### Direction
Please rewrite the lines from the one with "pose: elev=215.7 azim=344.6" to the one with "Dot at: (336, 272)", both included, as a numbered list with no blank lines. Leave the pictures out.

---------------

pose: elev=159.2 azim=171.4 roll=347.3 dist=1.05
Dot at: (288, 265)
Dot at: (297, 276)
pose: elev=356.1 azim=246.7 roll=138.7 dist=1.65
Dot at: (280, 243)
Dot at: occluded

---------------

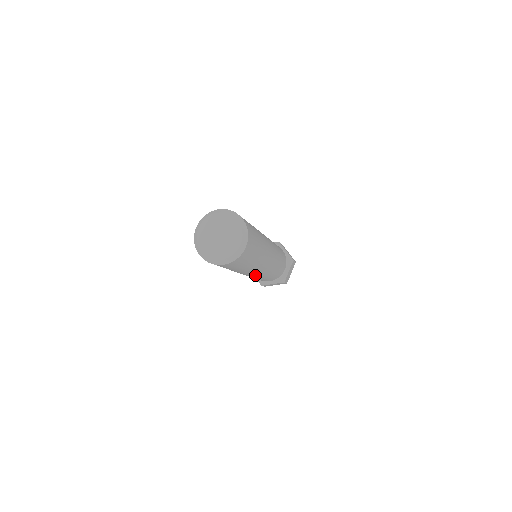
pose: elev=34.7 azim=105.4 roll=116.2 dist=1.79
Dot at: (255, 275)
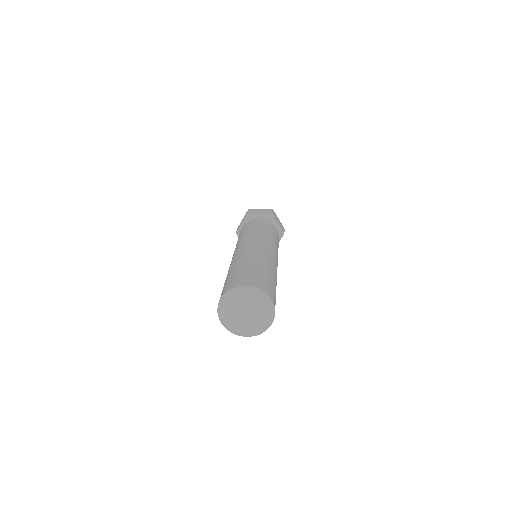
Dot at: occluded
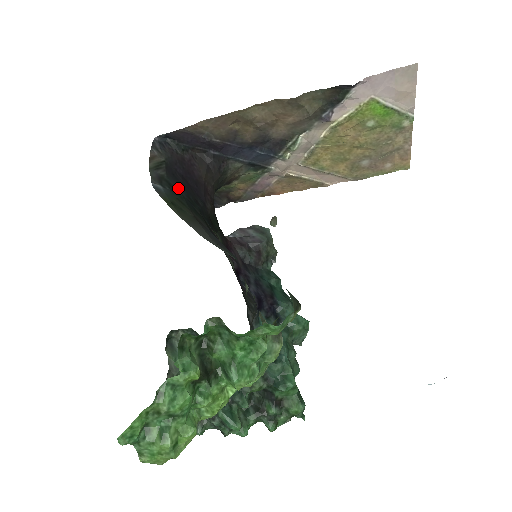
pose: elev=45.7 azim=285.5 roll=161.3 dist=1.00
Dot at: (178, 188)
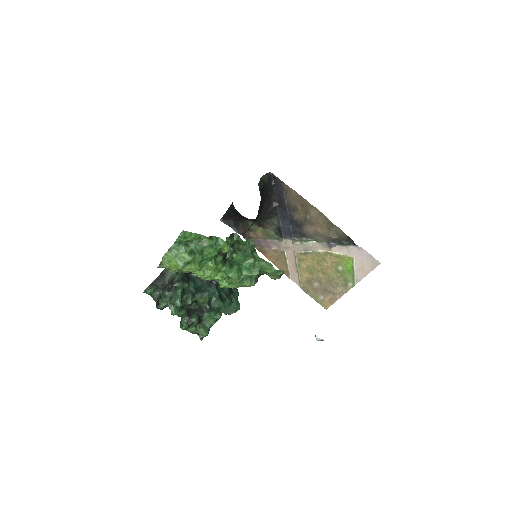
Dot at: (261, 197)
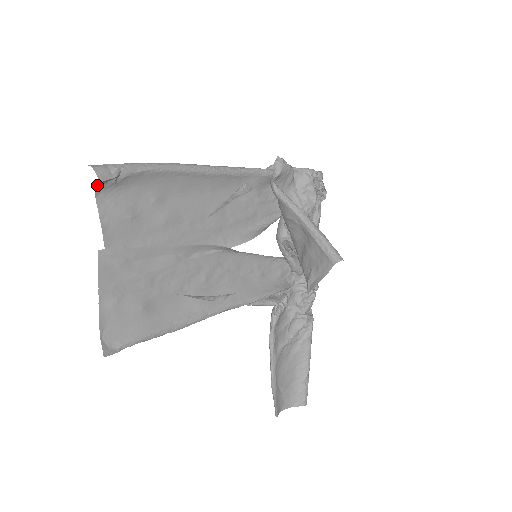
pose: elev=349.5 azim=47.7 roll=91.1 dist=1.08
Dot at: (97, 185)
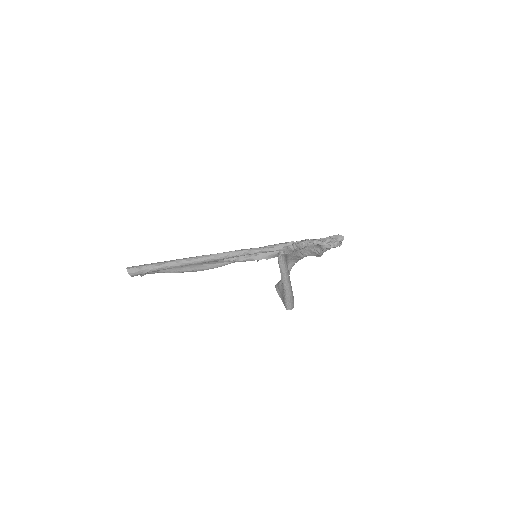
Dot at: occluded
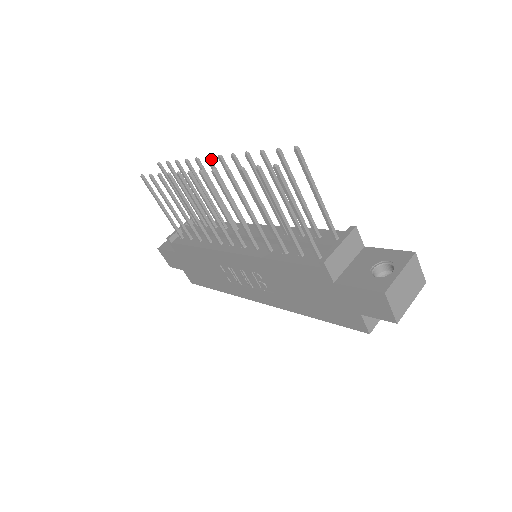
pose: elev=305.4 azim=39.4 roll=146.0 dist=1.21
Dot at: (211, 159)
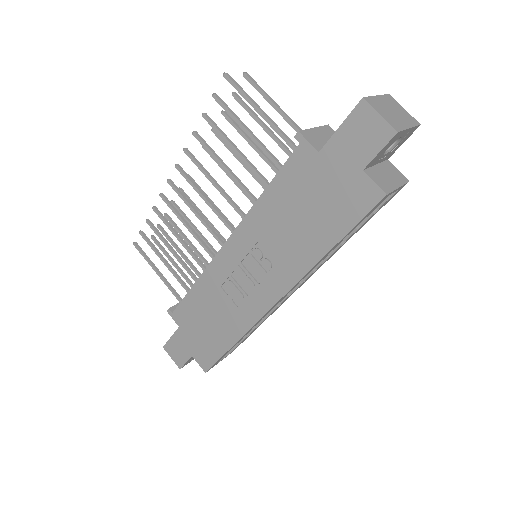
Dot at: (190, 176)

---------------

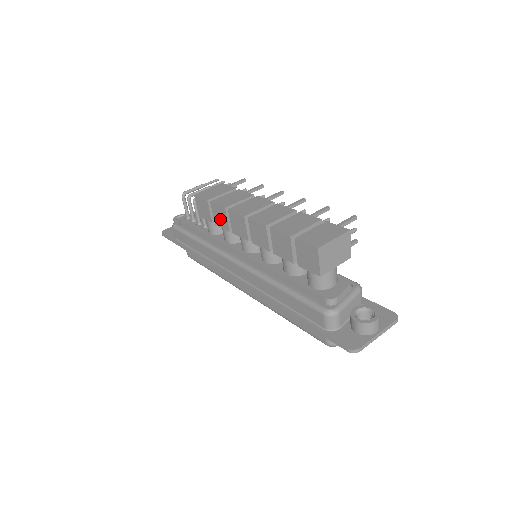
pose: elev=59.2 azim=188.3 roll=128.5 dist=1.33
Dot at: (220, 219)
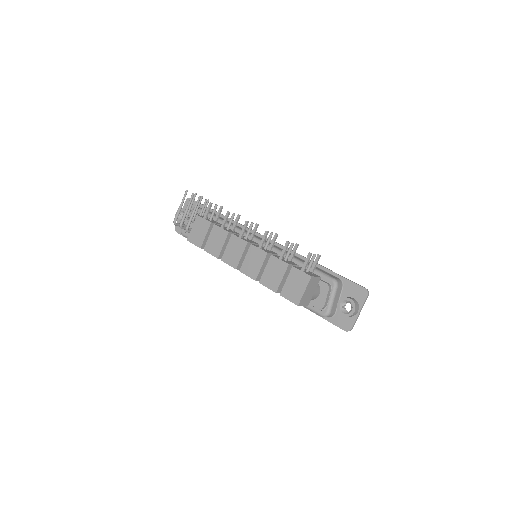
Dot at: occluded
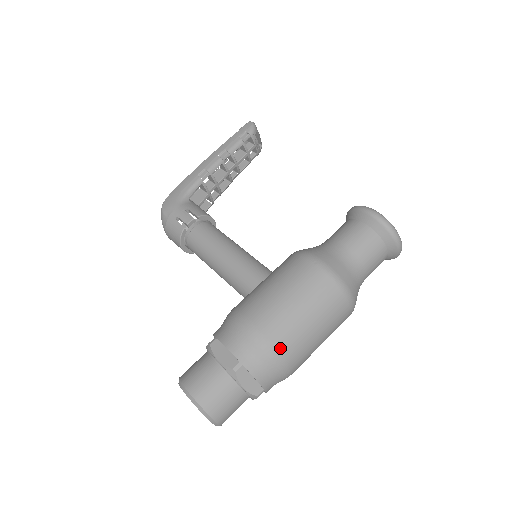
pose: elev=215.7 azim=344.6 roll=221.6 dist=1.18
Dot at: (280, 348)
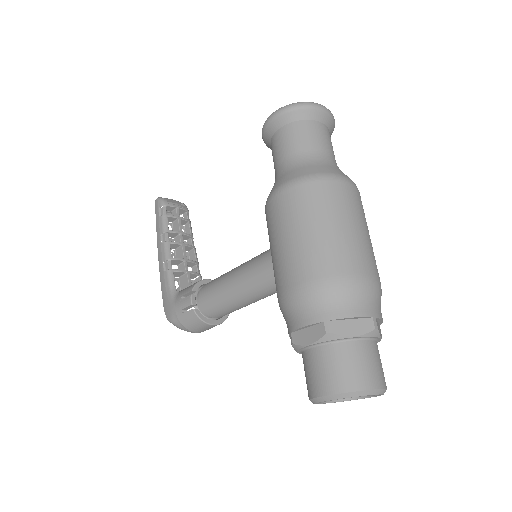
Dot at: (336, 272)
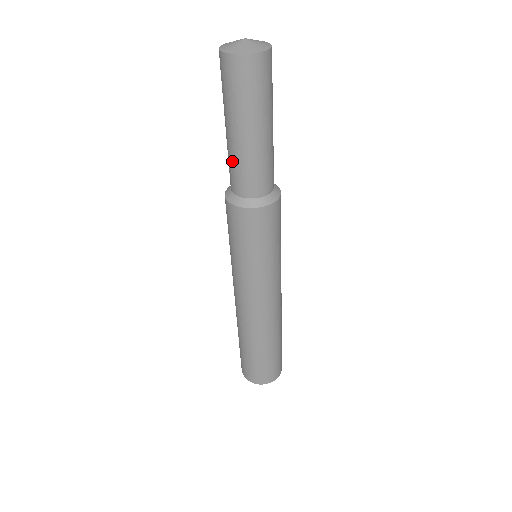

---------------

### Response to the task
1. pose: elev=215.7 azim=344.6 roll=221.6 dist=1.18
2. Dot at: (280, 348)
3. Dot at: (336, 272)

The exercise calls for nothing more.